Хочу, чтобы зритель через танец получил максимальное удовольствие, максимальное ощущение замысла Булгакова. Как раз поэтому я не был склонен что-то коверкать в сюжете, что-то менять.

— А вы готовы внутренне к тому, что спектакль могут не понять, не оценить? Всё-таки «Мастер и Маргарита» не самая простая история.

— Он настолько разный, столько всего замиксовано… Не знаю, как это сработает. Мы, с одной стороны, делаем свою работу для людей, но ты не можешь думать про людей во время создания спектакля, потому что в этом случае неизменно начнёшь идти на какие-то компромиссы. Значит, надо ориентироваться на то, как видишь идею сам, и надеяться, что это оценят.

— Любой откровенный и открытый в общении человек открыт в том числе для чужого негатива. Но вы не закрываетесь — значит, зачем-то вам эта открытость нужна. Зачем?

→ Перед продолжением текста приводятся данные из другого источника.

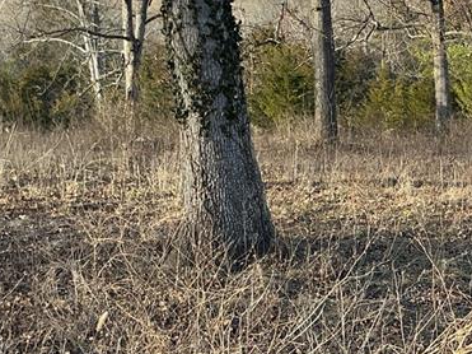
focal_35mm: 80
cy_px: 264
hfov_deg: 23.7
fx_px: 1090
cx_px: 436
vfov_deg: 18.3
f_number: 1.8
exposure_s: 1/237
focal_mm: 3
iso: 25
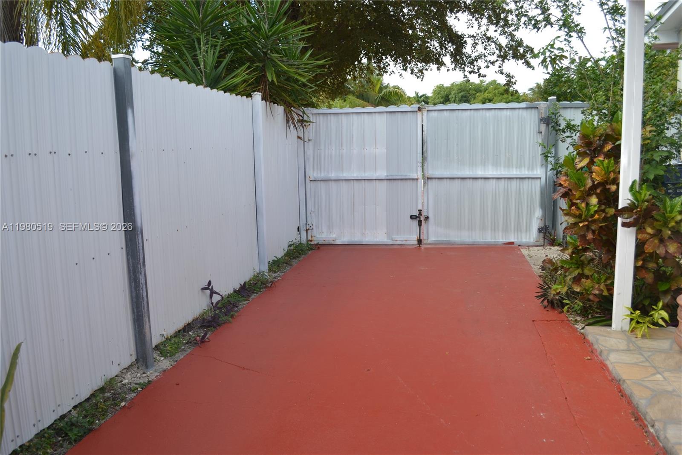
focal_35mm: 30
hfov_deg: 61.9
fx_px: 568
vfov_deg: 43.6
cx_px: 341
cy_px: 228
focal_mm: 20
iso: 100
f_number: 6.3
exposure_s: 1/160
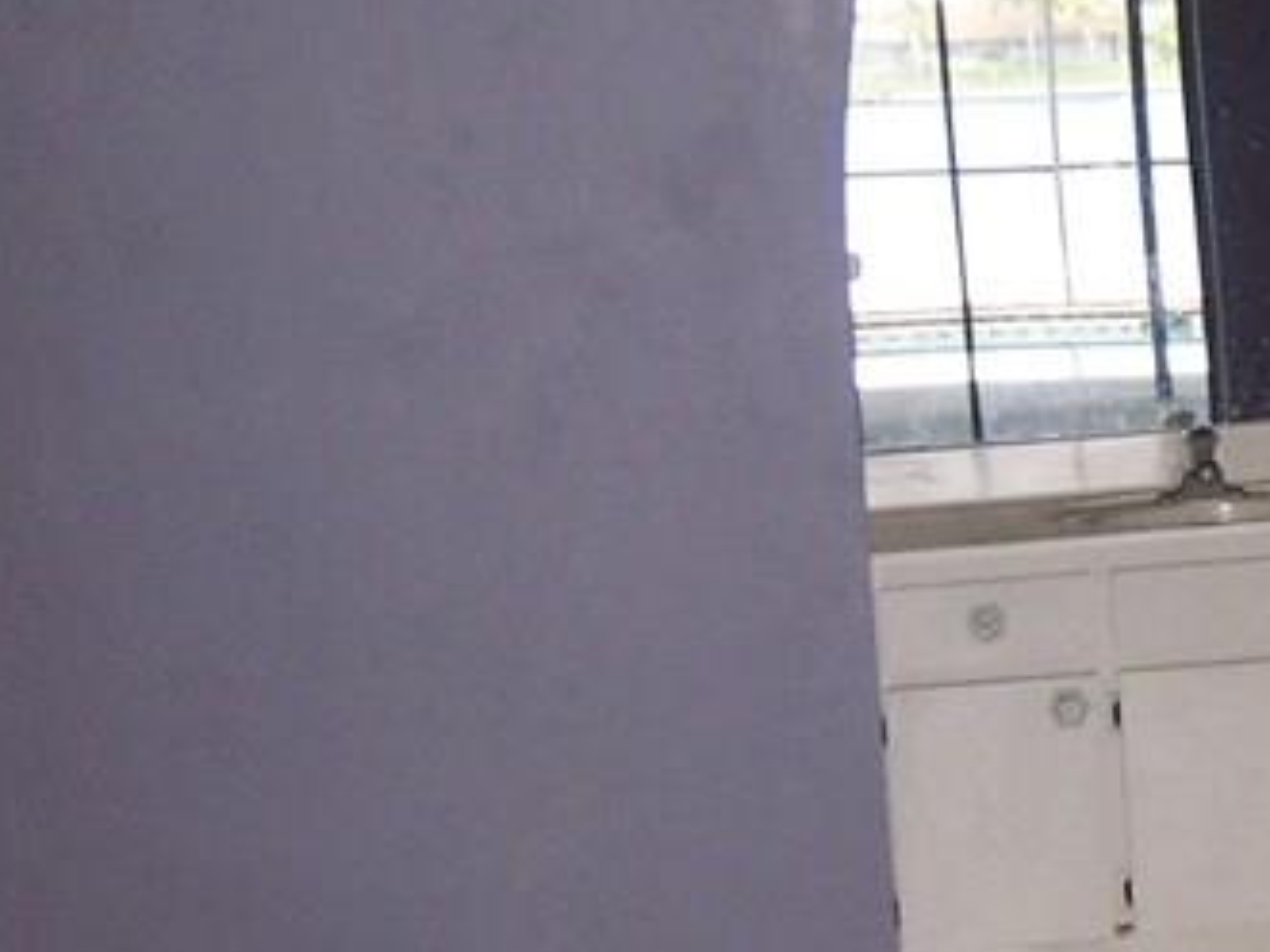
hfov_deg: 18.5
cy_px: 338
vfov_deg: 14.5
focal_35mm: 102
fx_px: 3741
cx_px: 1427
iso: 140
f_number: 2.8
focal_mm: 5.5
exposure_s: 1/60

— Мне кажется, нужно всегда говорить правду, говорить то, что чувствуешь. Это и легче, и правильнее, и люди быстрее тебя поймут в итоге. Считаю, это во всех направлениях должно быть так. И в политике, и на телевидении, и с артистами, и со зрителями. Когда люди пытаются что-то выдумать, скрыть какие-то вещи, дело даже не в том, что теряется доверие, — просто сама жизнь становится намного сложнее.